Real-world data is defined as any data collected in the context of routine care delivery, as opposed to data collected in a clinical trial where the study design controls variability in ways that are not representative of real-world care and outcomes.
The U.S. Food and Drug Administration (FDA) defines Real-World Evidence as “the clinical evidence regarding the usage and potential benefits or risks of a medical product derived from analysis of Real-World Data.”
Unlike traditional clinical trials, where required data elements can be curated and collection mandated, the development of Real-World Evidence necessitates assessing, validating, and aggregating various, often disparate, sources of data available through routine clinical practice.
Real-World Evidence creation necessitates a combination of powerful analytics, a validated approach, and a thorough understanding of available Real-World Data sources (e.g. what data is captured within existing quality registries, what data can be captured through an EHR or claims, which patient organisations capture data on relevant patient cohorts).
This procedure consists of several steps:
- Creating a study protocol that addresses relevant clinical questions.
- Specifying which data elements can be gathered from which RWD sources.
- Creating data capture agreements and protocols with existing RWD sources.
- Using probabilistic record matching algorithms to combine disparate data sources.
- Using editable eCRFs to validate and supplement blended data.
- Defining and calculating clinically meaningful outcomes and measures.
- Assessing and controlling for variability in data quality, availability, and confounding patient factors influencing measured outcomes.
RWE can provide a comprehensive view of patients that traditional clinical trials cannot in many cases.
Types of RWD
There are numerous types and sources of RWD. Let’s take a closer look at each type, its origin, and its applications.
Clinical information is derived from electronic health records (EHRs) and case report forms (eCRFs). This data contains information about the patient’s demographics, family history, comorbidities, procedure and treatment history, and outcomes.
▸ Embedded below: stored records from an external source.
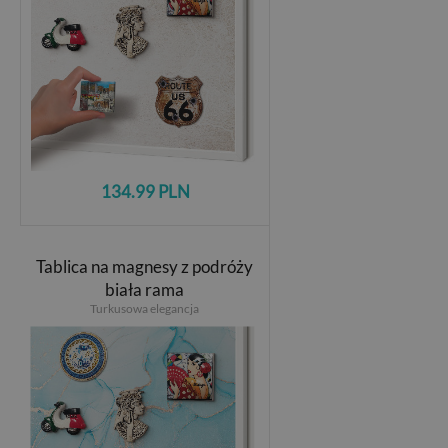
134.99 PLN
Tablica na magnesy z podróży
biała rama
Turkusowa elegancja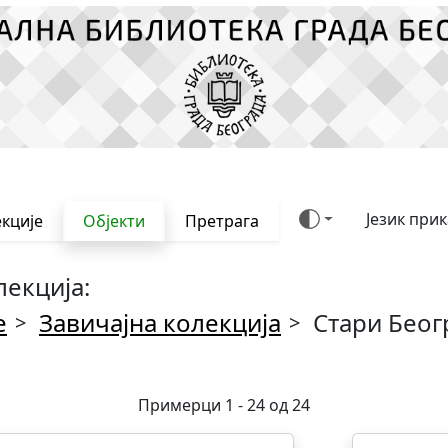
Језик при
кције
Објекти
Претрага
лекција:
е
Завичајна колекција
Стари Беог
>
>
Примерци 1 - 24 од 24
Patient-generated information derived from patient-reported outcome (PRO) surveys. These data provide direct patient insights and help researchers understand what happens outside of clinic visits, procedures, and hospital stays.
How does Real-World Evidence and Real-World Data help?
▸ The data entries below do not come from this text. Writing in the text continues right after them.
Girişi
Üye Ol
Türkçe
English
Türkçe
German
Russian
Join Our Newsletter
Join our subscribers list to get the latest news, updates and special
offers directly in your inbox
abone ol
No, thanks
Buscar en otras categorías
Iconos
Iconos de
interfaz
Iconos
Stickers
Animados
The drug development process takes 8 to 15 years, costs up to $11 billion, and is based on an expensive and frequently inefficient clinical trials process, as well as expensive, sparse data (often only claims data) that does not provide a complete picture of patient health. For example, claims data will show that a patient fills a prescription but will not provide information on outcomes, side effects, or other factors.
Life science companies can improve this process and save money by collaborating with a healthcare transformation company to gain access to and leverage extended RWD and RWE to better understand the populations that use their drugs and their outcomes. The following knowledge areas will enable a fair, outcomes-driven healthcare system as the entire system (regulators, payers, manufacturers, and providers) aligns around outcomes:
• Real-life patient care (e.g., care variability between and within health systems).
• Measuring outcomes in real-time across a range of provider types, shapes, sizes, and locations.
• Understanding the clinical processes that lead to those results.